Texas owns very little parkland along its 350-mile Gulf of Mexico coastline. But this is not the first time part (or all) of a beachfront state park has been threatened with closure or given away. Most of Bryan Beach State Park, 862 acres of beachfront near the mouth of the Brazos River, in Brazoria County, was transferred to the city of Freeport in 2019 (and the rest went to the Texas Department of Transportation for a dredging operation).
If the 2024 vote holds, SpaceX will soon claim acreage that belonged to one of Texas’ four remaining state coastal parks. Boca Chica State Park, Galveston Island State Park, Mustang Island State Park and Sea Rim State Park. All four have been adversely affected by flooding and hurricanes, but Boca Chica is the only one where public beach access is regularly blocked by private commercial activity. SpaceX did not respond to an emailed request for comment.
The Boca Chica swap won’t happen right away, partly because the land SpaceX proposes to trade is still owned by an Austin-based company called Bahia Grande Holdings, the Houston Chronicle reported. (The owners could not immediately be reached by the Observer).
A TPWD spokesman said, “This disposition process could take up to 18 months and would include an environmental assessment and opportunities for public comment and federal environmental compliance consultations through the National Historic Preservation Act and Endangered Species Act, and with local tribes.”

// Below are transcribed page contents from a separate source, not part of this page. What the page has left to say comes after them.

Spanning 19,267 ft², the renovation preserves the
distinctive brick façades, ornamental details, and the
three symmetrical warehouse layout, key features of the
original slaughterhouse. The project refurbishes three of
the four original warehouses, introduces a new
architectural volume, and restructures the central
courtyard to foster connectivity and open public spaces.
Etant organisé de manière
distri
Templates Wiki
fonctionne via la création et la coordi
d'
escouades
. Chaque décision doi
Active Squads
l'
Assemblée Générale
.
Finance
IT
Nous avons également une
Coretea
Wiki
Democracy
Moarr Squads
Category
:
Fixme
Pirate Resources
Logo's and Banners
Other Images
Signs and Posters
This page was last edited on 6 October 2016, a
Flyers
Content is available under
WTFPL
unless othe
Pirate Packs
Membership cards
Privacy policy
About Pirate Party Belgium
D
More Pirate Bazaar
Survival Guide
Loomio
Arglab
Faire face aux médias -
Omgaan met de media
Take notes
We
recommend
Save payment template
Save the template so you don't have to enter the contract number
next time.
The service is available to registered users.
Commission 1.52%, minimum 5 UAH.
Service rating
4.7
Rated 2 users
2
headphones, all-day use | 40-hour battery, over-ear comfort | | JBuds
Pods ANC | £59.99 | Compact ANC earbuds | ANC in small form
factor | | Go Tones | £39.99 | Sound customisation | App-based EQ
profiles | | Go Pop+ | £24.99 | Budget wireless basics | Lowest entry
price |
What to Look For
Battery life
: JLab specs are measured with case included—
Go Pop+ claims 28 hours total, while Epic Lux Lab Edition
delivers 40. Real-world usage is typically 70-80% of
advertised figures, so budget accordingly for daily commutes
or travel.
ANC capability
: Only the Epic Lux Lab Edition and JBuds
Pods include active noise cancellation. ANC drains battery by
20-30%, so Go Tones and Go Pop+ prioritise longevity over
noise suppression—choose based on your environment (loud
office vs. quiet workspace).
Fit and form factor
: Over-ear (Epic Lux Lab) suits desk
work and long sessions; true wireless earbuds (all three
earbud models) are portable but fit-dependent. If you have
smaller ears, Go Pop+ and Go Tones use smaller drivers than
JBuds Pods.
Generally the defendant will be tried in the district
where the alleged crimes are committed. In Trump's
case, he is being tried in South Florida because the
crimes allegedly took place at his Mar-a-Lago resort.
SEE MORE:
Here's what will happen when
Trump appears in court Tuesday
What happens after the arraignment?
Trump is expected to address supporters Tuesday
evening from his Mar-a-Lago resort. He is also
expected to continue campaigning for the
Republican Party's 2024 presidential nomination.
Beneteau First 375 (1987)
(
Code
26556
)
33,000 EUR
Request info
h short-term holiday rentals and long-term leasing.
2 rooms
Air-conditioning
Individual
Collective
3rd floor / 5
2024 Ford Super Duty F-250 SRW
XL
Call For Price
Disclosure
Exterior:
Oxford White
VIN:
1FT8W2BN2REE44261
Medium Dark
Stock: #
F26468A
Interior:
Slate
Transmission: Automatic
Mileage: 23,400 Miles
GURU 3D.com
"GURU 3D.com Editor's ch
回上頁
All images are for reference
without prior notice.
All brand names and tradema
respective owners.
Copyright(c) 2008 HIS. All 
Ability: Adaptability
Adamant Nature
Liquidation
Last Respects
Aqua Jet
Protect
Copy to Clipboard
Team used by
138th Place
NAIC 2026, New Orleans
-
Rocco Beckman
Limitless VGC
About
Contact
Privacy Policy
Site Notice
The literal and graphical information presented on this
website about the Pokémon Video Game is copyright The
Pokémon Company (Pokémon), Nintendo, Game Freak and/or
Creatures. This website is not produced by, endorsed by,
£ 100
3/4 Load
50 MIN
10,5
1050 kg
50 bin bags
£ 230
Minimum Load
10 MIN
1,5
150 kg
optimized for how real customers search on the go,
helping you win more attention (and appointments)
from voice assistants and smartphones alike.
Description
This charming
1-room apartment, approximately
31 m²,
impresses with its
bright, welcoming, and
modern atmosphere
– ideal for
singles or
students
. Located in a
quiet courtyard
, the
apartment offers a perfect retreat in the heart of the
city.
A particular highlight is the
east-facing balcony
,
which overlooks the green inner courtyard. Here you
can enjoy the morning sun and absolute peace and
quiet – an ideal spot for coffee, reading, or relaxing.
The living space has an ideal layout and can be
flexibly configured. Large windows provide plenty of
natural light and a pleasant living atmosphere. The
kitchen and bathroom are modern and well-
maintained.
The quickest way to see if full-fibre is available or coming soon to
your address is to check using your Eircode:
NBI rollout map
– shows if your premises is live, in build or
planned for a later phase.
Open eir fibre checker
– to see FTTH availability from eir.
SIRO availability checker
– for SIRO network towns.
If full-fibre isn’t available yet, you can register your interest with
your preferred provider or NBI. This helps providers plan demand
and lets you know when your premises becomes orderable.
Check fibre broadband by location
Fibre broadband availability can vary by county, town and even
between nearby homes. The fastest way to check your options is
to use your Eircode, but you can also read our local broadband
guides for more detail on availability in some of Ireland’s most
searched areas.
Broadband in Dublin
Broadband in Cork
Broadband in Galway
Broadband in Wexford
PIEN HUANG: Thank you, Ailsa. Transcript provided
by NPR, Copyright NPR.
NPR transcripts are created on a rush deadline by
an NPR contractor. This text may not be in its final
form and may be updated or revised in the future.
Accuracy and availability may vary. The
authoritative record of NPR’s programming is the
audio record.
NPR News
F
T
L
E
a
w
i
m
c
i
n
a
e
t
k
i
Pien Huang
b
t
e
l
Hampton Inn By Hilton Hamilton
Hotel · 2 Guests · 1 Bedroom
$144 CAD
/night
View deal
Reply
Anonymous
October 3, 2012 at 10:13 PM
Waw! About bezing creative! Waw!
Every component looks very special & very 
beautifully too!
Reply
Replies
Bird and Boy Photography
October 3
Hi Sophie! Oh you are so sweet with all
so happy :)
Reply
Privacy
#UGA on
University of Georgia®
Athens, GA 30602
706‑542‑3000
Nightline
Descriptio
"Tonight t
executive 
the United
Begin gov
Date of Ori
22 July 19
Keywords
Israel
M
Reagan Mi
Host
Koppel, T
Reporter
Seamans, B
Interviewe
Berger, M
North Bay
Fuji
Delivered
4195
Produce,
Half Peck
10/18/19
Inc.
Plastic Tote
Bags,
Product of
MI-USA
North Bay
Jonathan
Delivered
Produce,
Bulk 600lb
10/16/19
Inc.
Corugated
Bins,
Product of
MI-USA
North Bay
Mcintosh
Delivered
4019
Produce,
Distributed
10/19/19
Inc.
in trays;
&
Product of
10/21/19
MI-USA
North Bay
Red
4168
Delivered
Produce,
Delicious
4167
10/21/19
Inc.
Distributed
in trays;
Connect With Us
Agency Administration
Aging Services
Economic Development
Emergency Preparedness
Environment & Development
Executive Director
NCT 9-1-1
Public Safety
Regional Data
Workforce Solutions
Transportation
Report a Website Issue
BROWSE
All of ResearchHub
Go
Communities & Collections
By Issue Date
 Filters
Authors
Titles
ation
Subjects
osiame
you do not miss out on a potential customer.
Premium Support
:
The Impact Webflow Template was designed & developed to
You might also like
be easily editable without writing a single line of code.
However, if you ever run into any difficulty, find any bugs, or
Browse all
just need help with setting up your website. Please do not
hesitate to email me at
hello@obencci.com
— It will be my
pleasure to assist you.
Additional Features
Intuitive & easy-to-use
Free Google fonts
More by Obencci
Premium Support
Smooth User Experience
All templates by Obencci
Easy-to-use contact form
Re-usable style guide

The recently filed lawsuit may further delay action. But even some opponents worry there’s limited chances left to stop SpaceX’s Boca Chica expansion.
Already, SpaceX has adversely affected Boca Chica State Park and the surrounding area, activists say. Cameron County commissioners have issued a standing order, with permission of the state General Land Office, that allows the county judge to temporarily close off access to public State Highway 4 and the public Boca Chica Beach to allow SpaceX activity.
According to real-time text alerts sent by SpaceX, the road to Boca Chica was closed on March 3 (the day before the land swap hearing), March 7, March 11, March 14, March 25, March 27, and April 5.
For Alex Ortiz, that practice poses yet another troubling question: “There’s a constitutional right to beach access in Texas. So it feels different if there’s repeated closures to a beach in a state park.” (The late René Oliveira, then a Brownsville state representative, passed a bill a decade ago allowing SpaceX to effectively undermine the state’s six-decades-old Open Beaches Act.)
To Valley activist Emma Guevara, a Sierra Club local community organizer, it already seems like “SpaceX is in charge.” She says many local residents are deterred from visiting the public beach at all, because SpaceX has so many “crazy beach and road closures.”
“You have to sign up for alerts and the system is not always accurate,” she said. “Our whole argument is … the more land they get, the more control they’ll have over that area until they have complete control. They pretty much do now because the county supports them.”
Editor’s Note: Olive Hershey is on the board of directors of the Jacob and Terese Hershey Foundation, which is a financial supporter of the Texas Observer.
Clarification: This story has been updated to reflect that Texas ranks 35th in park acreage per capita based on state parks alone and 28th including state and national parks.